AIが日常生活に大きな影響を与えるという認識も高まっており、世界の3分の2の人々が、AI搭載製品やサービスが今後3〜5年以内に日常生活に大きな影響を与えると考えています。これは2022年から6ポイント増加しています。

しかし、AIに対する楽観論には大きな地域差が存在します。中国(83%)、インドネシア(80%)、タイ(77%)では大多数がAIに楽観的である一方、カナダ(40%)、米国(39%)、オランダ(36%)では少数派にとどまっています。ただし、以前は最も懐疑的だった国々でも楽観論は増加傾向にあり、ドイツ(+10%)、フランス(+10%)、カナダ(+8%)、イギリス(+8%)、米国(+4%)で増加が見られました。

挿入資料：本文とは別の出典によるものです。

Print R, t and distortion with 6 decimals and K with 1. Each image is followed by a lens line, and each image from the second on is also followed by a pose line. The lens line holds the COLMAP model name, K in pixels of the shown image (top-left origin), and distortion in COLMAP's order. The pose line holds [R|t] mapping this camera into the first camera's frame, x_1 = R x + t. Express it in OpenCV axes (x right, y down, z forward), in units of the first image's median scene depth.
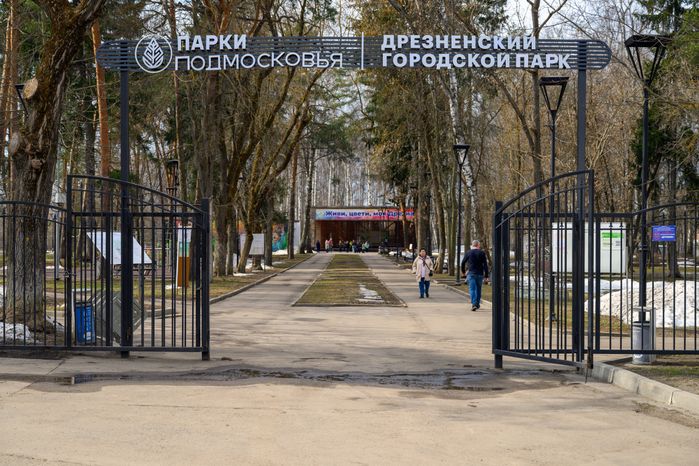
lens RADIAL K [[1094.1, 0, 349.9], [0, 1094.1, 232.8], [0, 0, 1]] dist [-0.036157, 0.000000]
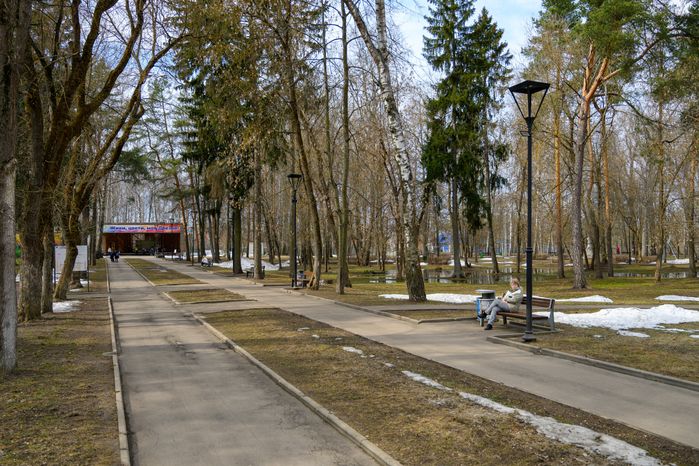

一方で、AIの倫理的行動に対する懐疑論は増加しています。AIの開発や使用を行う企業や組織が個人データを守るという信頼は、2023年の50%から2024年には47%に低下しました。同様に、AIシステムが偏りがなく差別がないと信じる人も減少しています。

具体的な技術に対する信頼度も課題を抱えており、例えば米国での自動運転車に対する調査では、61%が恐れを感じ、信頼しているのはわずか13%です。2023年のピーク(68%)からは減少していますが、2021年(54%)よりも高い水準です。

うさぎ的ポイント:AIへの期待感は世界的に高まっているけど、国による差がすごく大きいポン!中国やアジアの国々はAIに非常に楽観的なのに対して、欧米諸国はまだまだ慎重ですね。AIが私たちのデータをどう扱うかについての信頼は少し下がっているみたいで、ここは企業がもっと透明性を高める必要がありそうです。

まとめ:AIの現在と未来

AIインデックスレポート2025から見えてくるのは、AIが研究室から実社会へと急速に進出し、私たちの生活、仕事、社会のあり方を根本から変えつつある姿です。

技術面では、AIモデルの性能は着実に向上し続ける一方で、コストは劇的に低下しています。オープンウェイトモデルとクローズドモデルの差も縮まり、小型モデルの性能向上も著しく、AIアクセスの民主化が進んでいます。

地域間の競争では、米国と中国がそれぞれの強みを生かしてリードしており、特に中国のAIモデル性能が米国に急接近している点が注目されます。日本を含むその他の国々も、AI投資や導入を加速させています。

経済面では、企業のAI導入が急増し、特に生成AIへの関心が高まっています。AI技術は生産性向上に貢献し、スキルギャップの縮小にも寄与していることが分かってきました。

同時に、責任あるAIの重要性も増しており、AIインシデントの増加やデータ制限の問題など、解決すべき課題も山積しています。各国政府は規制とインフラ投資の両面からAIに対応し始めており、国際協力の枠組みも整いつつあります。

教育面では、AIリテラシーの重要性が認識されてきましたが、教育者のスキルアップなど課題も多く残されています。

技術者として重要なのは、この急速な変化の波に乗りつつも、AI技術の責任ある開発と利用を常に念頭に置くことでしょう。AIインデックスレポートが示す通り、AIは人間の可能性を広げる強力なツールですが、その力を適切に活用するためには、技術的知識だけでなく、倫理的配慮や社会的影響に対する理解も不可欠です。

うさぎ的ポイント:AIはものすごいスピードで進化していて、使える場所もどんどん広がっているポン!技術者としては最新動向をキャッチアップしつつ、責任ある使い方を考えることが大切ですね。AIを上手に活用して、みんなの生活がもっと良くなるといいな〜!

参考文献

  1. Stanford Institute for Human-Centered AI (HAI). (2025). The AI Index 2025 Annual Report. Stanford University.